• [EXERCISE]:
For the records below, print the lines from the line with "60: (516, 463)" through the line with "169: (541, 478)" exactly as written; include both end lines and exclude the rest.

• [AVAILABLE DATA]:

--*--

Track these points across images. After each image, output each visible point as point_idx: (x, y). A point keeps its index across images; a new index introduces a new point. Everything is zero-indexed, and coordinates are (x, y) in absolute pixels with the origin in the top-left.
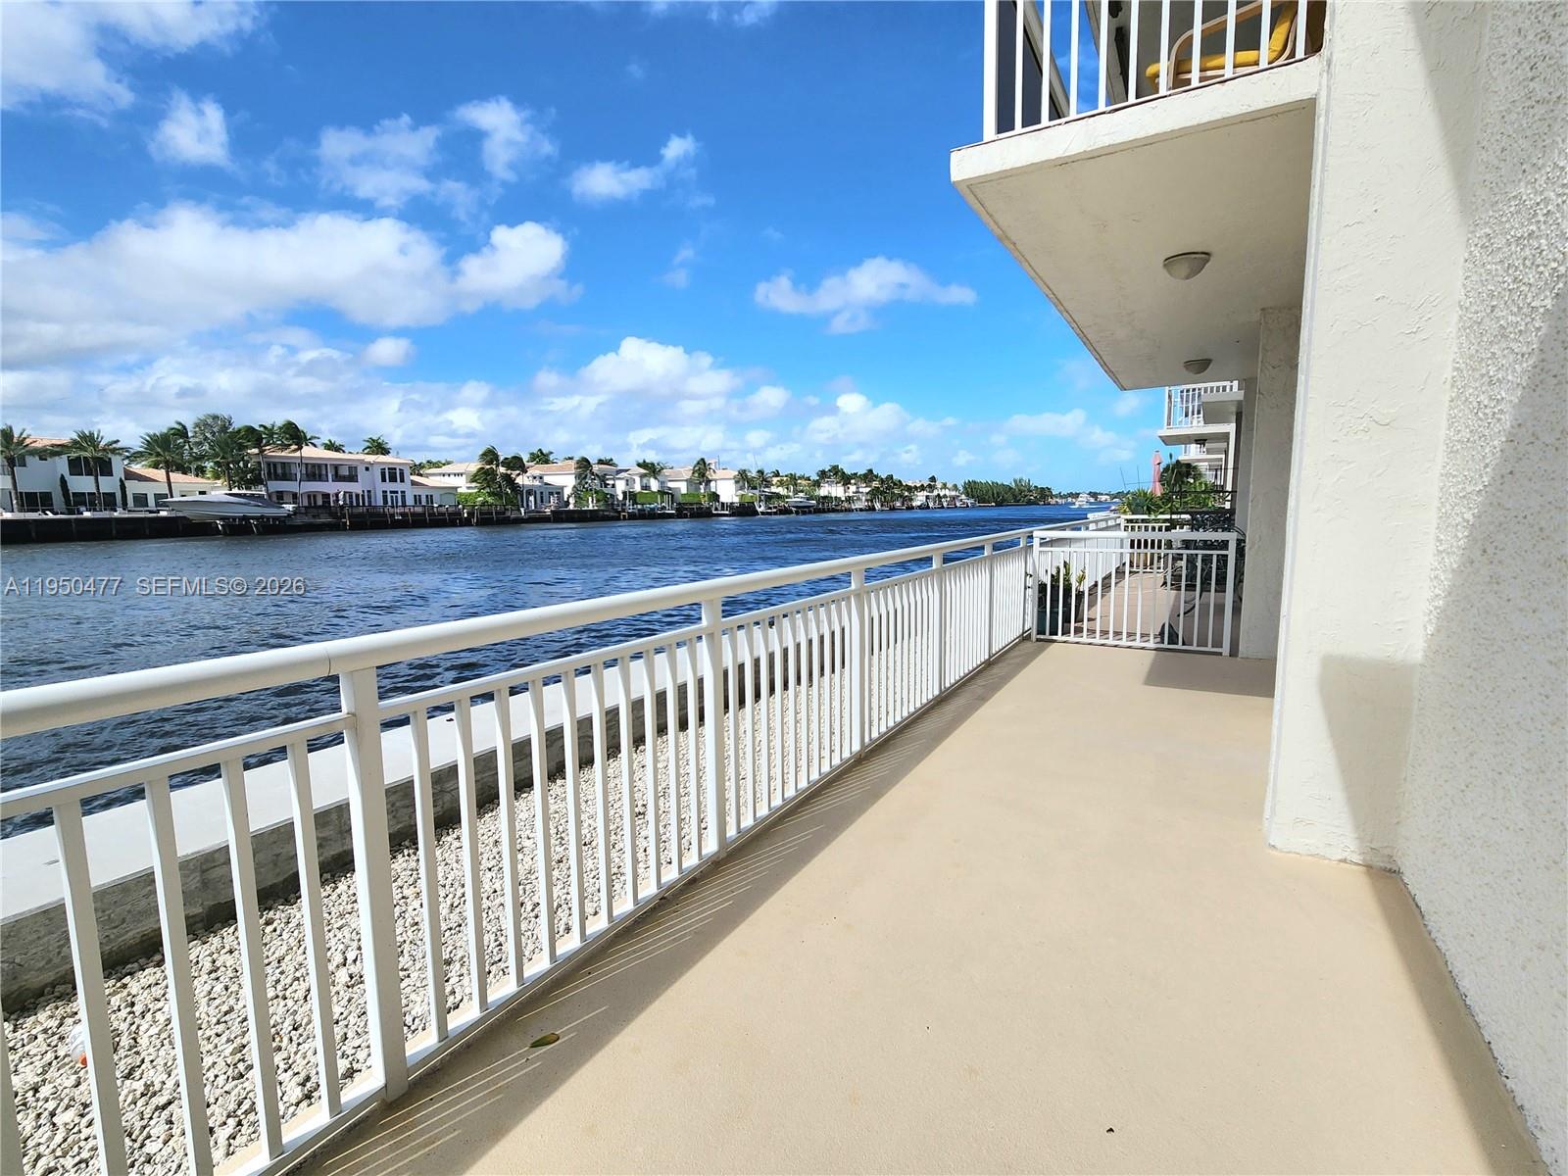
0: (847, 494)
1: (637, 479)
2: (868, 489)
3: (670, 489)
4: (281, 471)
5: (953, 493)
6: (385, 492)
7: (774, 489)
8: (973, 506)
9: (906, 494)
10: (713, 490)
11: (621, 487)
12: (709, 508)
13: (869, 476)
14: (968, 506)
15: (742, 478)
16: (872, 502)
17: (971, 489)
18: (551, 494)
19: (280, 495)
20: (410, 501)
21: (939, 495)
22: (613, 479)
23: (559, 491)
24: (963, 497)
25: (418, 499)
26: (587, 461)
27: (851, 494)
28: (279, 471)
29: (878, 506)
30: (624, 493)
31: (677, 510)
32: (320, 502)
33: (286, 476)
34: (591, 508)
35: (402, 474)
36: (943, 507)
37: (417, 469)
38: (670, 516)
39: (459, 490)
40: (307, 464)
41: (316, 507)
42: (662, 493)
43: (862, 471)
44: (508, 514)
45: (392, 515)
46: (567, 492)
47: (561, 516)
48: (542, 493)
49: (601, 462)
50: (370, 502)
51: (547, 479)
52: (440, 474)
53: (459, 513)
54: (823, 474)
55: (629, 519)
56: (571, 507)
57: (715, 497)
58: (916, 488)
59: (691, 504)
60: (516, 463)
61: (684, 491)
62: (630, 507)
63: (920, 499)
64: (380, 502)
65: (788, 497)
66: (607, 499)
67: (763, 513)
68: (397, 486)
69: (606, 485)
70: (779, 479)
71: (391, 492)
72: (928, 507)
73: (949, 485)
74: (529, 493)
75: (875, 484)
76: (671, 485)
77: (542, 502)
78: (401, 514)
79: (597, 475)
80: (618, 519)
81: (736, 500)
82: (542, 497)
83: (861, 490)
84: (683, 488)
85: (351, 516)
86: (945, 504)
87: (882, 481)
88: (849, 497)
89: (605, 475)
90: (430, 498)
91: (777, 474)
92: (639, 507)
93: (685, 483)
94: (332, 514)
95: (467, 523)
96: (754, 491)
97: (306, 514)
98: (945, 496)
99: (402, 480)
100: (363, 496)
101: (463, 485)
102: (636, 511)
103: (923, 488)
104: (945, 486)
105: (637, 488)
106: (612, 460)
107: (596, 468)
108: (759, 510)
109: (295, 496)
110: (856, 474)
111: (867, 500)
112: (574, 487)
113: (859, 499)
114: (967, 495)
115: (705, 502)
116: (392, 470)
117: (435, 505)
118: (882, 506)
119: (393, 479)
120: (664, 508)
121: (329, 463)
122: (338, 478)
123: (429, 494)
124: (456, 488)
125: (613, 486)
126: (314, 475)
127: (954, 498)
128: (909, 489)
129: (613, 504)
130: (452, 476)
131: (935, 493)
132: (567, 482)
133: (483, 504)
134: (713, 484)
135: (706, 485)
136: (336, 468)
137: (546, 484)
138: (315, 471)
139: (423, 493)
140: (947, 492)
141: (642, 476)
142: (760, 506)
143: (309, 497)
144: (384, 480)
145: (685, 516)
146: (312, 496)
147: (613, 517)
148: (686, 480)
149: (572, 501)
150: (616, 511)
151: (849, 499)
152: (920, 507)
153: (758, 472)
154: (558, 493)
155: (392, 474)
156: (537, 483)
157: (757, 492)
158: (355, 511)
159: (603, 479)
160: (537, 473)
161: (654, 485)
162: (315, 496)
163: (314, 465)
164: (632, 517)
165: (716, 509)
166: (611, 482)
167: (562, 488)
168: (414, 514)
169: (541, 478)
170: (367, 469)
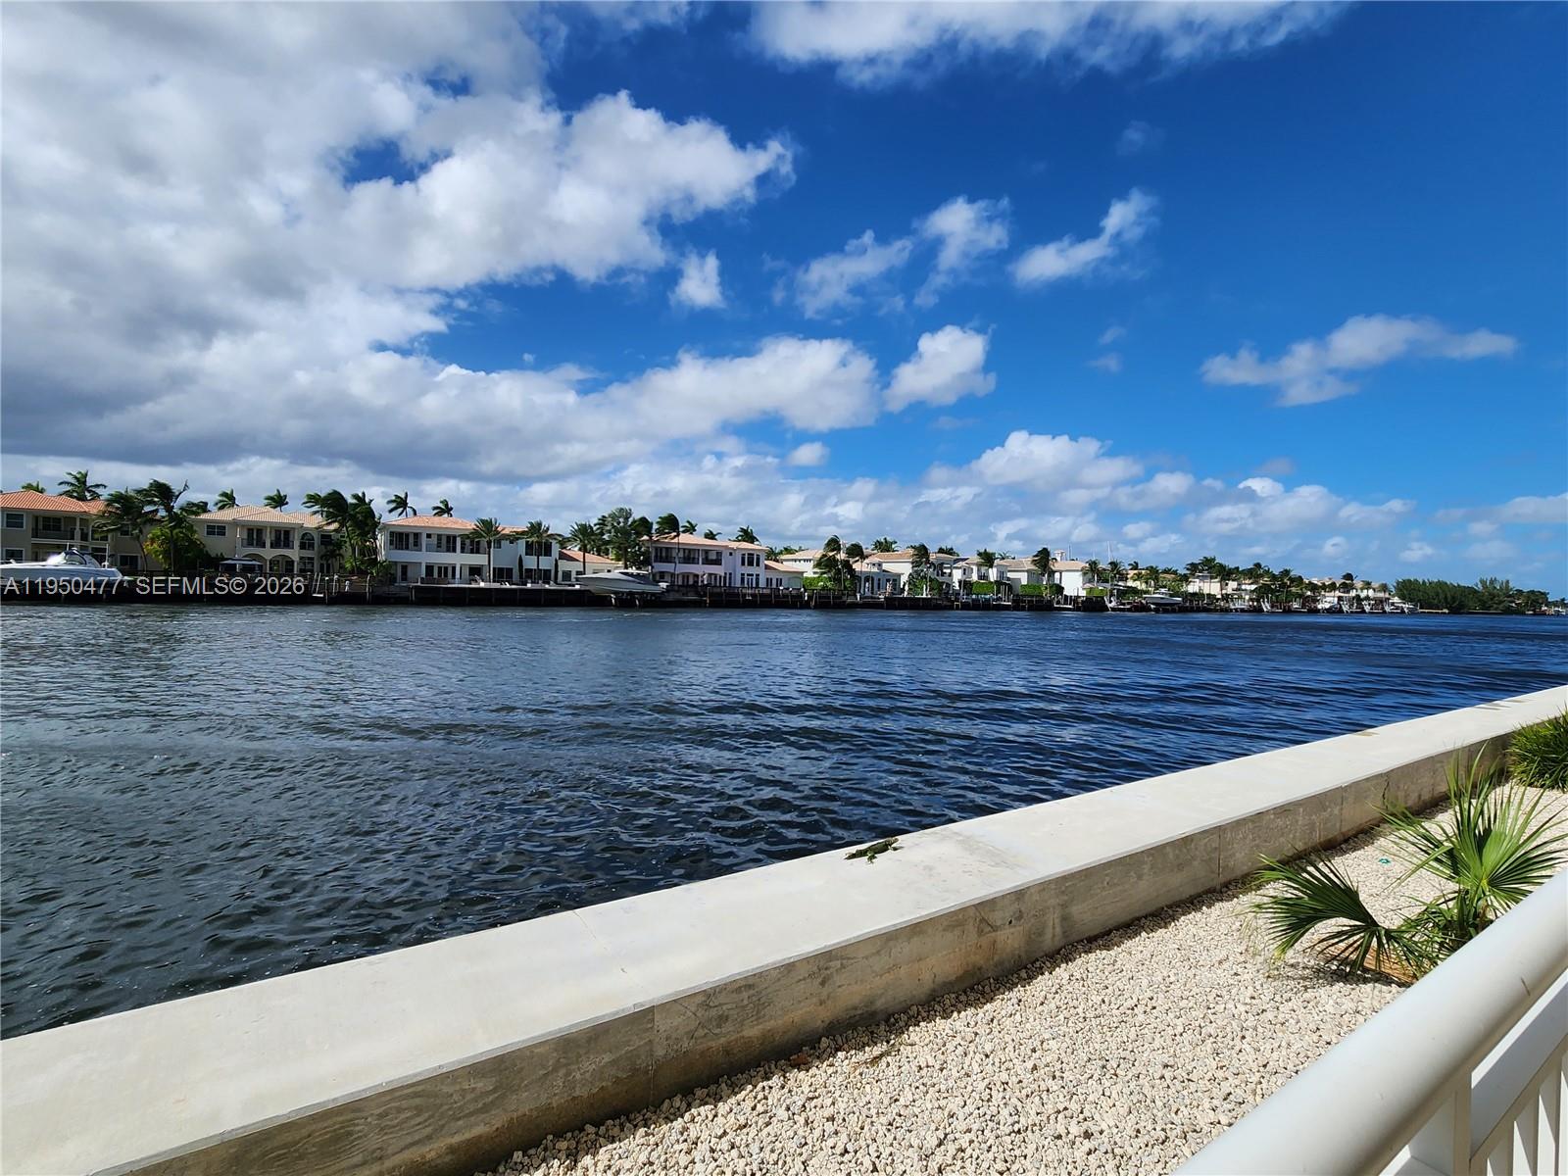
0: (1224, 592)
1: (975, 568)
2: (1253, 587)
3: (1009, 579)
4: (665, 555)
5: (1381, 595)
6: (743, 574)
7: (1130, 583)
8: (1412, 612)
9: (1309, 593)
10: (1057, 582)
11: (957, 575)
12: (1051, 601)
13: (1254, 573)
14: (1403, 612)
15: (1092, 571)
16: (1258, 601)
17: (1407, 589)
18: (888, 580)
19: (662, 575)
20: (762, 583)
21: (1358, 596)
22: (949, 568)
23: (895, 579)
24: (1396, 600)
25: (769, 581)
26: (925, 549)
27: (1230, 591)
28: (664, 554)
29: (1266, 606)
30: (960, 582)
31: (1014, 601)
32: (691, 582)
33: (668, 559)
34: (924, 596)
35: (758, 559)
36: (1364, 612)
37: (772, 555)
38: (1007, 608)
39: (805, 575)
40: (684, 549)
41: (688, 586)
42: (998, 583)
43: (1245, 565)
44: (844, 598)
45: (744, 595)
46: (904, 579)
47: (895, 604)
48: (879, 580)
49: (941, 551)
50: (730, 583)
51: (885, 566)
52: (792, 560)
53: (801, 596)
54: (1193, 568)
55: (961, 609)
56: (906, 593)
57: (1060, 589)
58: (1324, 587)
59: (1033, 596)
60: (856, 551)
61: (1024, 582)
62: (964, 598)
63: (1328, 600)
64: (738, 584)
65: (1147, 592)
66: (941, 587)
67: (1113, 609)
68: (754, 570)
69: (943, 574)
70: (1136, 572)
71: (748, 575)
72: (1341, 611)
73: (1375, 585)
74: (867, 579)
75: (1266, 580)
76: (1010, 575)
77: (879, 588)
78: (752, 595)
79: (933, 564)
80: (951, 608)
81: (1083, 593)
82: (879, 584)
83: (1243, 587)
84: (1024, 579)
85: (712, 595)
86: (1367, 608)
87: (1274, 577)
88: (1227, 595)
89: (943, 564)
90: (779, 582)
91: (1135, 567)
92: (974, 596)
93: (1026, 574)
94: (697, 593)
95: (805, 606)
96: (1105, 585)
97: (678, 591)
98: (1367, 598)
99: (758, 565)
100: (725, 578)
101: (809, 571)
102: (970, 601)
103: (1333, 587)
104: (1368, 585)
105: (975, 577)
106: (952, 549)
107: (933, 557)
108: (1109, 605)
109: (673, 575)
110: (1238, 568)
111: (1251, 599)
112: (910, 574)
113: (1240, 597)
114: (1403, 597)
115: (1046, 594)
116: (751, 555)
117: (781, 588)
118: (1272, 607)
119: (751, 564)
120: (999, 599)
121: (701, 548)
122: (707, 561)
123: (779, 577)
124: (803, 573)
125: (950, 575)
126: (689, 558)
127: (1381, 601)
128: (1313, 587)
129: (948, 593)
130: (802, 562)
131: (1353, 593)
132: (904, 569)
133: (824, 588)
134: (1057, 575)
135: (1049, 576)
136: (707, 552)
137: (884, 571)
138: (690, 555)
139: (774, 577)
140: (1371, 593)
141: (979, 565)
142: (1111, 602)
143: (683, 577)
144: (743, 564)
145: (1023, 609)
146: (686, 576)
147: (946, 606)
148: (1027, 571)
149: (907, 588)
150: (949, 600)
151: (1226, 597)
152: (1329, 611)
153: (1111, 563)
154: (894, 580)
155: (750, 559)
156: (875, 570)
157: (1108, 586)
158: (716, 590)
159: (939, 567)
160: (875, 559)
161: (993, 574)
162: (688, 577)
163: (690, 550)
164: (966, 607)
165: (1059, 602)
166: (948, 571)
167: (899, 575)
168: (762, 595)
169: (880, 565)
170: (731, 554)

--*--

• [SOLUTION TO THE PROBLEM]:
60: (516, 463)
61: (684, 491)
62: (630, 507)
63: (920, 499)
64: (380, 502)
65: (788, 497)
66: (607, 499)
67: (763, 513)
68: (397, 486)
69: (606, 485)
70: (779, 479)
71: (391, 492)
72: (928, 507)
73: (949, 485)
74: (529, 493)
75: (875, 484)
76: (671, 485)
77: (542, 502)
78: (401, 514)
79: (597, 475)
80: (618, 519)
81: (736, 500)
82: (542, 497)
83: (861, 490)
84: (683, 488)
85: (351, 516)
86: (945, 504)
87: (882, 481)
88: (849, 497)
89: (605, 475)
90: (430, 498)
91: (777, 474)
92: (639, 507)
93: (685, 483)
94: (332, 514)
95: (467, 523)
96: (754, 491)
97: (306, 514)
98: (945, 496)
99: (402, 480)
100: (363, 496)
101: (463, 485)
102: (636, 511)
103: (923, 488)
104: (945, 486)
105: (637, 488)
106: (612, 460)
107: (596, 468)
108: (759, 510)
109: (295, 496)
110: (856, 474)
111: (867, 500)
112: (574, 487)
113: (859, 499)
114: (967, 495)
115: (705, 502)
116: (392, 470)
117: (435, 505)
118: (882, 506)
119: (393, 479)
120: (664, 508)
121: (329, 463)
122: (338, 478)
123: (429, 494)
124: (456, 488)
125: (613, 486)
126: (314, 475)
127: (954, 498)
128: (909, 489)
129: (613, 504)
130: (452, 476)
131: (935, 493)
132: (567, 482)
133: (483, 504)
134: (713, 484)
135: (706, 485)
136: (336, 468)
137: (546, 484)
138: (315, 471)
139: (423, 493)
140: (947, 492)
141: (642, 476)
142: (760, 506)
143: (309, 497)
144: (384, 480)
145: (685, 516)
146: (312, 496)
147: (613, 517)
148: (686, 480)
149: (572, 501)
150: (616, 511)
151: (849, 499)
152: (920, 507)
153: (758, 472)
154: (558, 493)
155: (392, 474)
156: (537, 483)
157: (757, 492)
158: (355, 511)
159: (603, 479)
160: (537, 473)
161: (654, 485)
162: (315, 496)
163: (314, 465)
164: (632, 517)
165: (716, 509)
166: (611, 482)
167: (562, 488)
168: (414, 514)
169: (541, 478)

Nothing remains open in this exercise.